It's been quite a while since my last post, mainly because I've been back at university and it's been a particularly hectic semester! I've been doing mainly French language, but in English lit we've been studying the Restoration and 18th century, which I've actually found a lot more interesting than I was expecting. I've written an essay on Defoe's Robinson Crusoe - about whether it can best be described as a spiritual autobiography or as depicting 'naked materialism' - which is not really interesting enough to copy in here, and next week we're looking at Frances Burney's Evelina, which is an epistolary novel about a young girl's entry into society. I think I was expecting something Jane Austen-esque but it was too early for that really. We've also looked at 4 books of Milton's Paradise Lost, which is where my quote for the title comes from. I think the poetry is beautiful but it's very hard going, although I imagine once you make friends with it, this epic will just give more and more with each reading, so I'm determined to get through it all eventually!
I think what's frustrating about a university course is that you can't really study things in much detail - we're not looking at any Fielding, Sterne or Richardson, for example. There's been no mention of Samuel Johnson either, which I find strange as he was incredibly influential at the time and is largely responsible for the regularisation of spelling in the English language. In any case, I'm hoping to be able to read Sterne's Tristram Shandy as it's one I've wanted to look at for a while, and hopefully it should be quite amusing. Next semester is Romanticism and Renaissance literature, both of which could be hard going but interesting... to me anyway!!

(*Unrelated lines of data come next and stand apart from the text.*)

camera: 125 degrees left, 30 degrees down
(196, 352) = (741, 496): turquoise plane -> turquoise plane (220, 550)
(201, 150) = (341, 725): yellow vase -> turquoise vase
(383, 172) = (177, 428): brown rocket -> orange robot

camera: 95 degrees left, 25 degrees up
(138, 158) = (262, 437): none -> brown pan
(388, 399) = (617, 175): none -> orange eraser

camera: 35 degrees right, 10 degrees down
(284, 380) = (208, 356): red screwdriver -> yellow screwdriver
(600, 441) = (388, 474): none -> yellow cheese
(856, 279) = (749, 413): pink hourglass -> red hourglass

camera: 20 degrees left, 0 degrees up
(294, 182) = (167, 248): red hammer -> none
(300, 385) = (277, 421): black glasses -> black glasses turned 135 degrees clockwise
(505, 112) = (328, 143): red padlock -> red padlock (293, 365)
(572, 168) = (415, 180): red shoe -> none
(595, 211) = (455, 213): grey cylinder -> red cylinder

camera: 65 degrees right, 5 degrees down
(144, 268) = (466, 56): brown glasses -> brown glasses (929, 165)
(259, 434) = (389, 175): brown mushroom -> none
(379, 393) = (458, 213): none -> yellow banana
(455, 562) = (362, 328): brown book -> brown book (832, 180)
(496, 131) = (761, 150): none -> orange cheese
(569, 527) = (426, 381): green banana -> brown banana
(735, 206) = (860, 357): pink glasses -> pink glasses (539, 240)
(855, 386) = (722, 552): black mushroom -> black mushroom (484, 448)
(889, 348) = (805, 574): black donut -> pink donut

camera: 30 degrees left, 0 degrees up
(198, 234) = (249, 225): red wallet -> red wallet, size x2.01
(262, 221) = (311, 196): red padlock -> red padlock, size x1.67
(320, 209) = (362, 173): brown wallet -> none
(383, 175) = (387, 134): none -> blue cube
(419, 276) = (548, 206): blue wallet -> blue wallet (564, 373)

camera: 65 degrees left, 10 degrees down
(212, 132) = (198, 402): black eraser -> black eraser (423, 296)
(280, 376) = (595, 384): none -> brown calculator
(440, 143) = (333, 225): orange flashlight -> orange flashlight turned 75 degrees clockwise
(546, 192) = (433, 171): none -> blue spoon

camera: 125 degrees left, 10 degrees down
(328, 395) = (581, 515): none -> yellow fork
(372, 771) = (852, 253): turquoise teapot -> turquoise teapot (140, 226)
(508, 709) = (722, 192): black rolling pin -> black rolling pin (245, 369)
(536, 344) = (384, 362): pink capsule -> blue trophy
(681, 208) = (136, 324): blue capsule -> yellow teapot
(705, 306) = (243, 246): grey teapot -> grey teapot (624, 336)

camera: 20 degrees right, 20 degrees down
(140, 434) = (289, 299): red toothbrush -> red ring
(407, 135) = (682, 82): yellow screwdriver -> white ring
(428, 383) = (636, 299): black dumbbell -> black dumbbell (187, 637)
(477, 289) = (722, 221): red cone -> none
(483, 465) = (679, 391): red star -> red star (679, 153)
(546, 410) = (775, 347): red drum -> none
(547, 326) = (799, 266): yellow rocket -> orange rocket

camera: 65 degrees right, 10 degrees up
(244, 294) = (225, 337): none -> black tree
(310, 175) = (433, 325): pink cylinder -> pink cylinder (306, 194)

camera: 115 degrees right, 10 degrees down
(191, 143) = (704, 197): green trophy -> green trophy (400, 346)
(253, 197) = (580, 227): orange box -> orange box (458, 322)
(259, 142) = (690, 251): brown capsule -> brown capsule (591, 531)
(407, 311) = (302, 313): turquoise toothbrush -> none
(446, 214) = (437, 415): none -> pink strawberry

I've also been sitting in on some lectures about literary theory and criticism, and while I've not understood everything, a lot of it's been very interesting. One thing that was said in the feminist lecture was that the university department tries really hard to include a fair amount of good literature by women because a lot of it's been ignored for such a long time, and while I agree with this I do think it must be difficult to get a good balance when writers like Burney appear to knock Fielding, for example, out of the core text list. I'm sure they've got other reasons for putting Evelina in but it does partly appear to be to redress the balance in favour of women writers.
Anyway... in my last post I said I was about to start reading Vikram Seth's An Equal Music, and I did indeed read and enjoy it. It seems that there's a great passion for music behind this writing, and a sensitivity to nuance as well as a commitment to be honest and precise about the music-making experience. It was really enjoyable and utterly heartbreaking. Fabulous, and as ever, masterful prose from Seth - so good that it makes me stop and go "wow".
I bought a big pile of books recently from an Oxfam nearby which was selling fiction for 99p, one of which was Kathleen Tessaro's Elegance. I've read this a few times and re-read it after buying it; it's such a light, bubbly read, skillfully written, and an entertaining story as its main character - Louise - uses an old-fashioned style guide to help her use clothes in her fight to sort her life out. I'm not usually massively into chick lit, but this for me verges on being quite thoughtful.
I've been starting to re-read C.S.Lewis' Mere Christianity recently and am enjoying again his clear writing and helpful analogies, although I find more and more things in his thinking that I wish I could question him on more, which I suppose can only be a good thing! So along with that, Tristram Shandy and some e.e.cummings poetry and a complete short stories of Katherine Mansfield that I have on my shelf, I have plenty of interesting reading material that I'll hopefully be able to come back to later!